The 20-foot by 20-foot garden was planted with peppers, cabbage, tomatoes, basil, onions and other vegetables by volunteers as way to encourage people across the country to get outside and grow something.

Taja Sevelle, the founder and executive director of Urban Farming, said the small Bentonville community garden is just one of 50 that will be planted around the country this spring to show communities the importance of gardening.

Urban Farming is a company Sevelle started in Detroit with three small gardens in 2005. The company now has more than 800 gardens around the world.

The larger goal of the community gardens is to work to eliminate hunger, Sevelle said, noting the goal is more achievable than some might first believe.

More than 20 million community gardens were planted in the United States during World War II. The small gardens were referred to as Victory Gardens at the time. The gardens provided 40 percent of the nation’s produce during that time, Sevelle said.

Those gardens “galvanized 20 million people together within a two year span without the Internet, without Twitter and without all of the things that technology that bring people together like we have today,” Sevelle said.

Rick and Cindy Boosey of Fayetteville are the owners of the World Garden restaurant in Bentonville.

The couple helped establish the small garden now located outside the restaurant.

Produce harvested from the garden will be used to help provide local shelters and food pantries with fresh produce, Boosey said.

“We are just excited and we hope this garden will inspire others to do the same thing,” Rick Boosey said. “This is a community loving on a community.”
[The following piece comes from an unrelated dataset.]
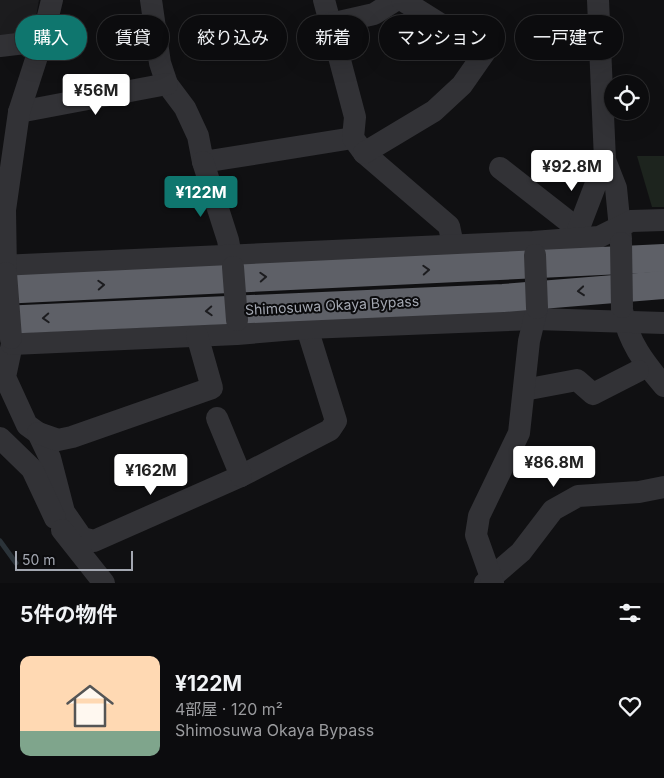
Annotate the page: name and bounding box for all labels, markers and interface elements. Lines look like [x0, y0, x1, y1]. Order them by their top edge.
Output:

Gary Davis of Rogers works with Boosey at World Garden. Davis also is a master gardener and will oversee the community garden at the restaurant for the next several months.

Davis said a garden of its size can easily provide enough food to support between four and five families on a full time basis.

Jim Durham of Bentonville said projects such as the community garden are “feeding the children and feeding the world. What could be better than that?”